## BRIEF
Would you please output, word for word, the span of the listing below that opens on the line containing "pvalue_SMB, 2010-03-31: 0.5643 -> 0.5652" and closes on the line containing "pvalue_alpha, 2010-09-30: 0.002 -> 0.0052"? Include both ends and nothing more.

## RECORDS PROVIDED
▬▬▬
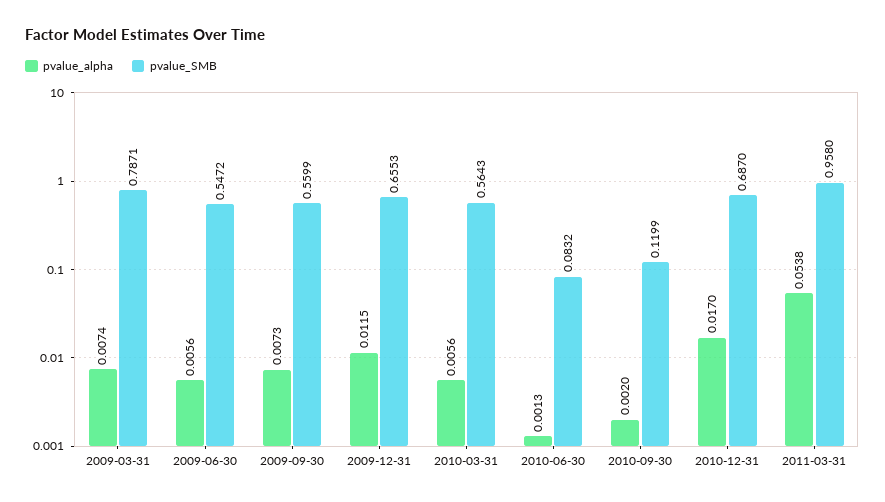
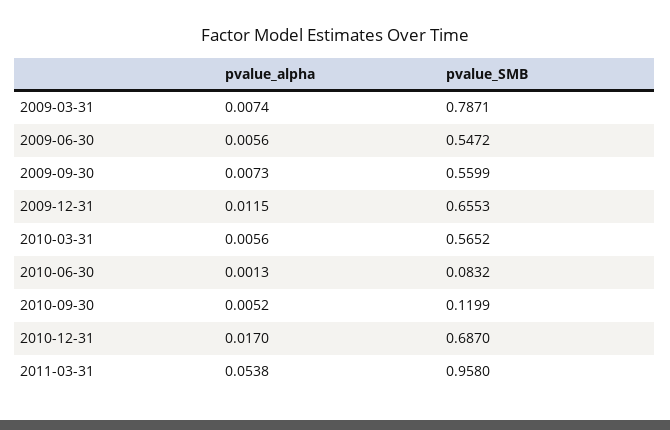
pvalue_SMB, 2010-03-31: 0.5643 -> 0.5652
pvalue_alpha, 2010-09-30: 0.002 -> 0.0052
▬▬▬
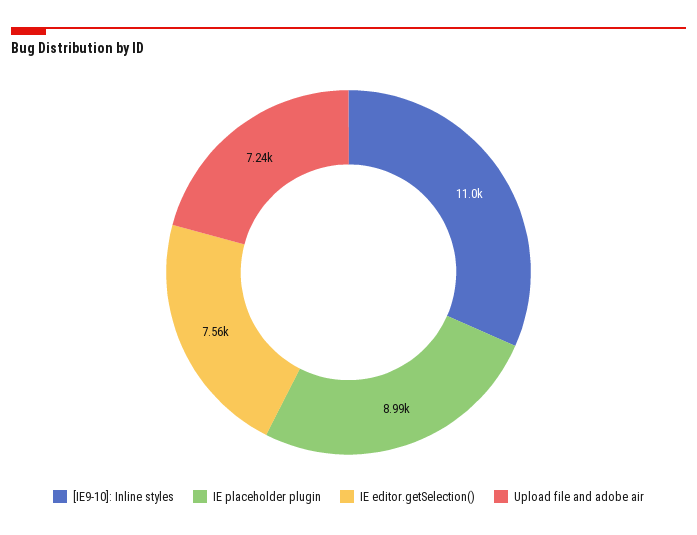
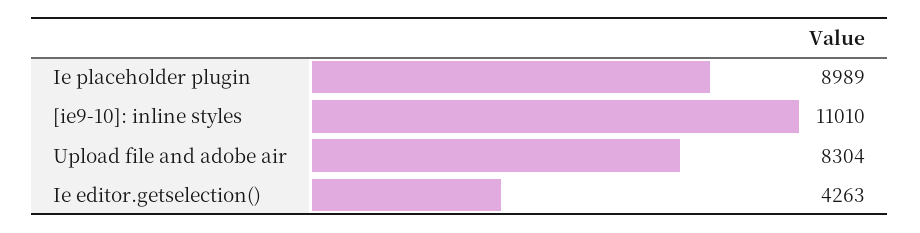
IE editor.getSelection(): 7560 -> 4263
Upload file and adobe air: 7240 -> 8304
▬▬▬
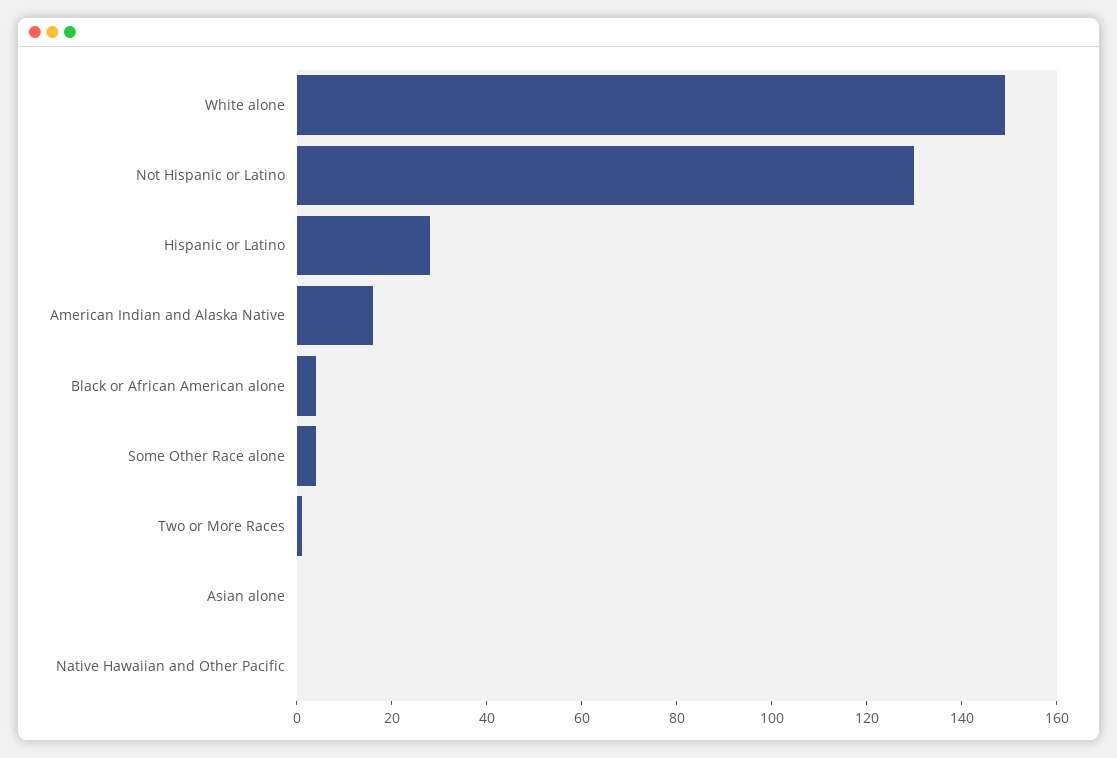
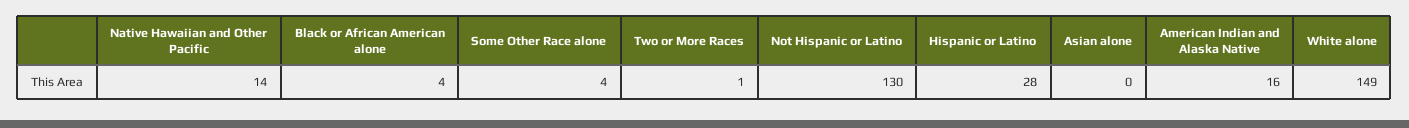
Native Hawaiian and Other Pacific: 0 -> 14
▬▬▬
## ANSWER TO THIS TASK
pvalue_SMB, 2010-03-31: 0.5643 -> 0.5652
pvalue_alpha, 2010-09-30: 0.002 -> 0.0052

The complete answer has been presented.